#### [WORKING DATA]
····················
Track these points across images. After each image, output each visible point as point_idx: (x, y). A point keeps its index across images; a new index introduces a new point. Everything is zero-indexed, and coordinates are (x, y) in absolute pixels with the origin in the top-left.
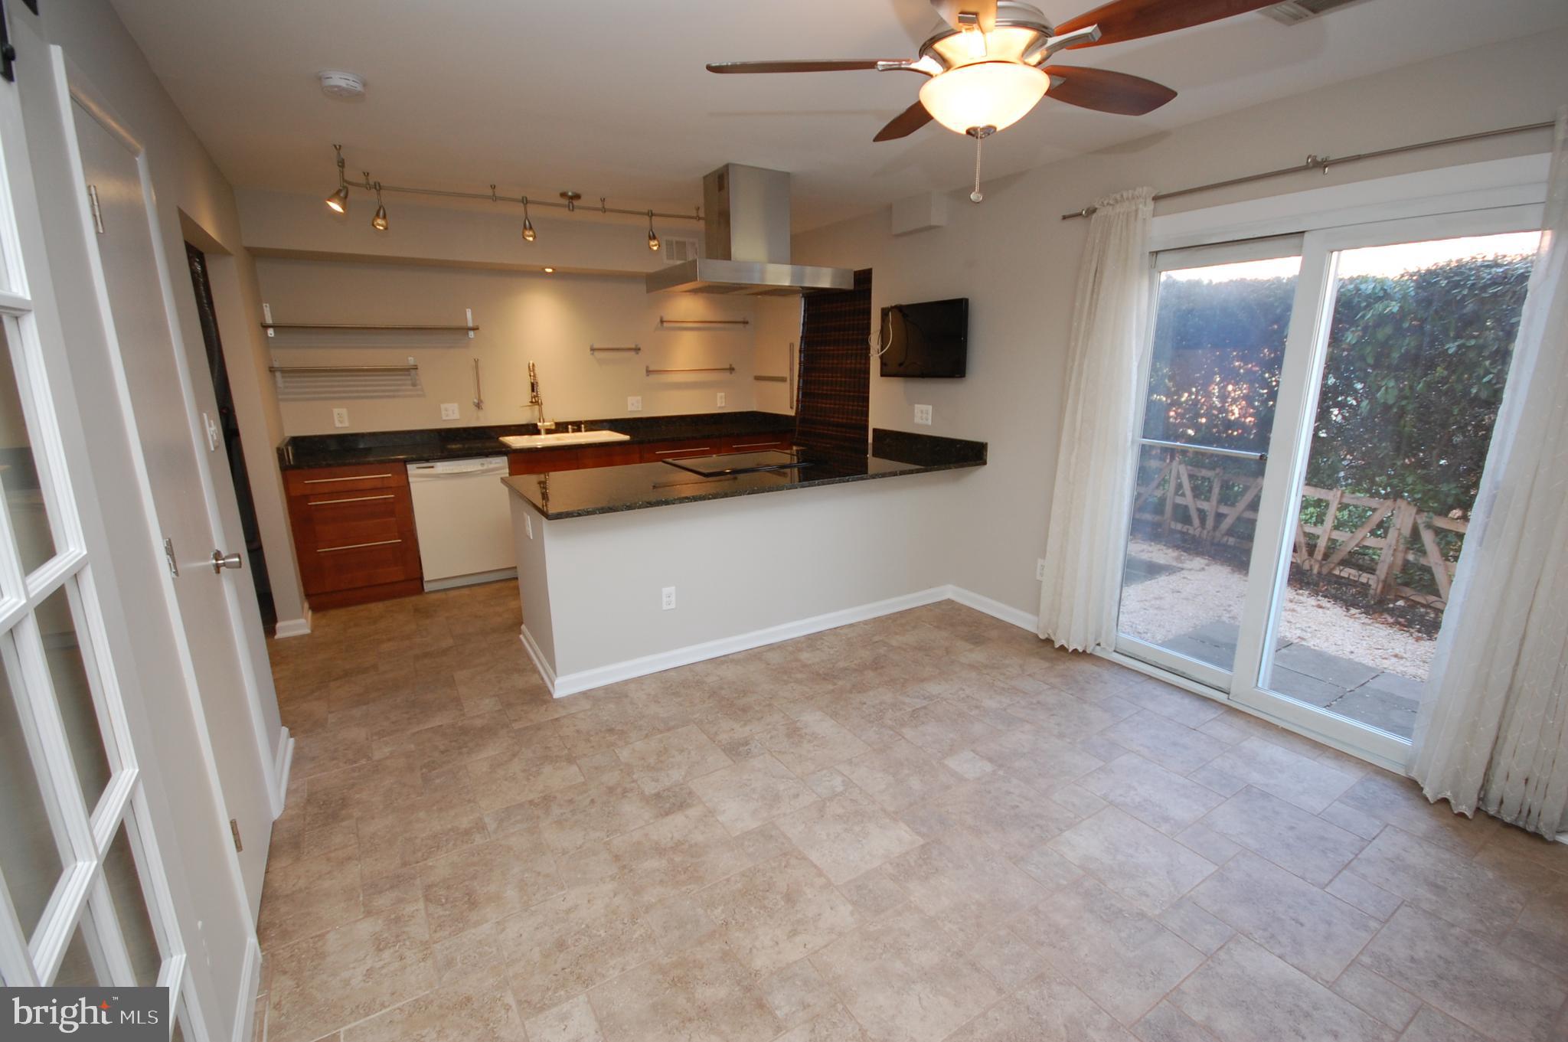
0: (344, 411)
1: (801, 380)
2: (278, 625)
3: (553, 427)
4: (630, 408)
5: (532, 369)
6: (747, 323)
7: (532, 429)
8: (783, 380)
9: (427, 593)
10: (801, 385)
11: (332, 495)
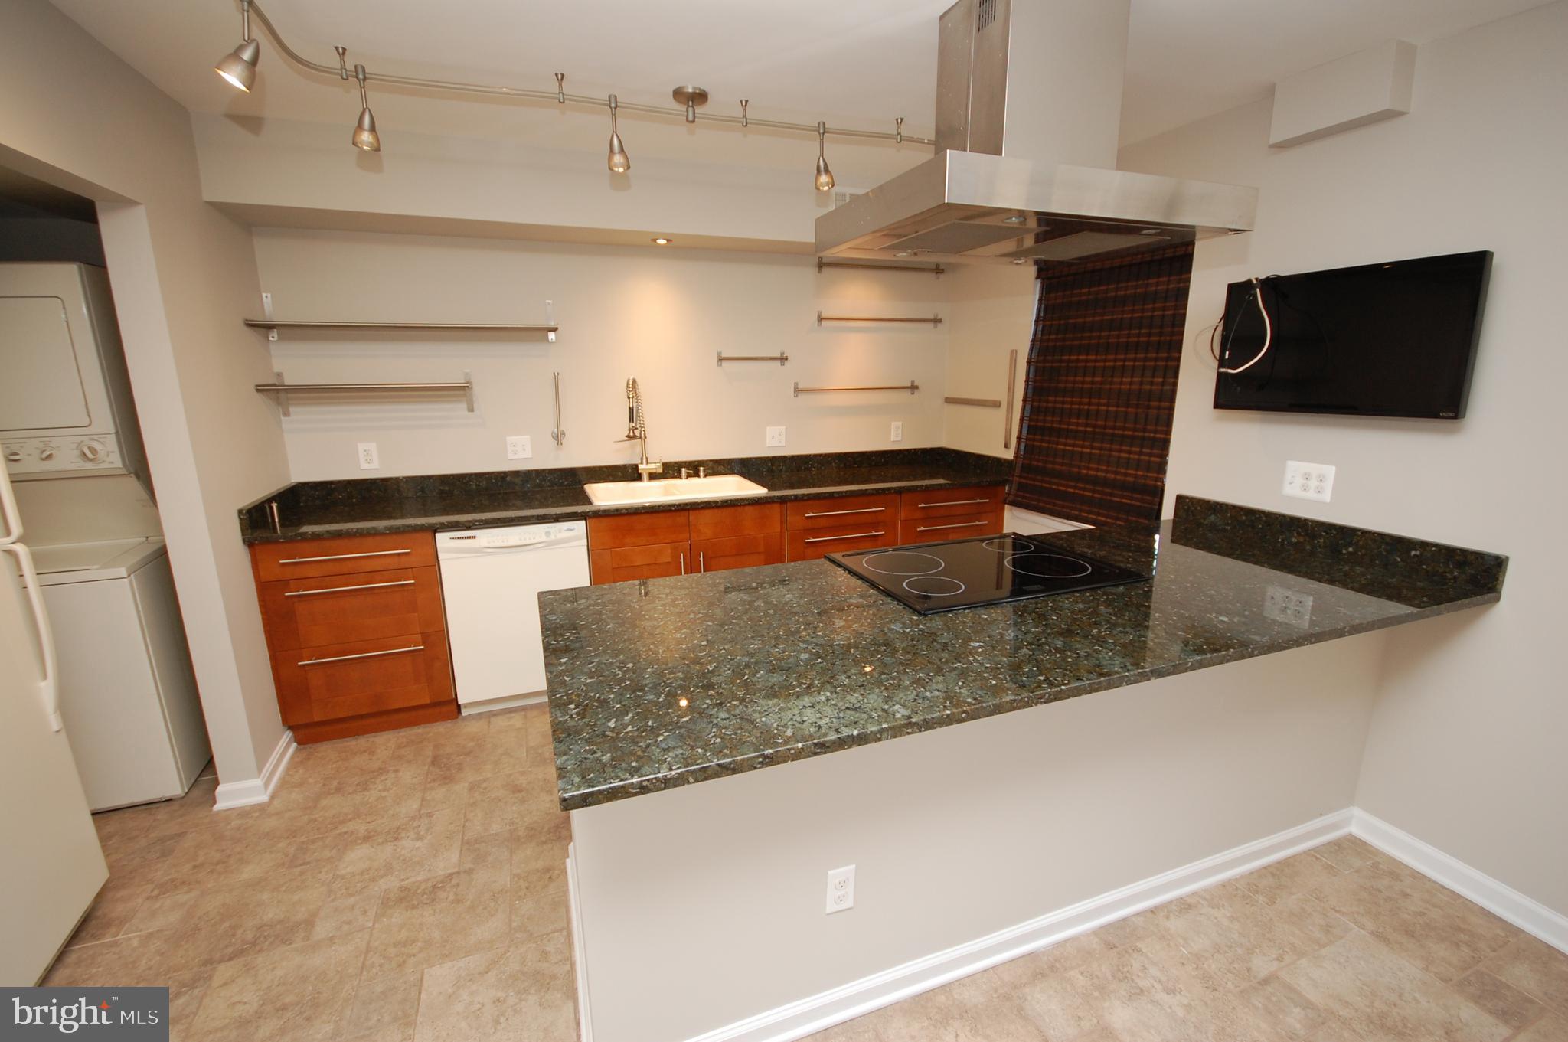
0: (372, 447)
1: (1028, 408)
2: (220, 789)
3: (660, 470)
4: (770, 442)
5: (633, 386)
6: (940, 321)
7: (629, 473)
8: (996, 404)
9: (465, 718)
10: (1027, 414)
11: (322, 580)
····················
Each line from the first line of the entries through the line containing "1: (801, 380)" should be duplicated word for word, and nothing more; the pictures stay out.

#### [EXERCISE RESULT]
Track these points across images. After each image, output each visible point as point_idx: (x, y). A point keeps its index across images; a new index introduces a new point. Everything is zero-indexed, and coordinates are (x, y) in absolute pixels with the origin in the top-left.
0: (344, 411)
1: (801, 380)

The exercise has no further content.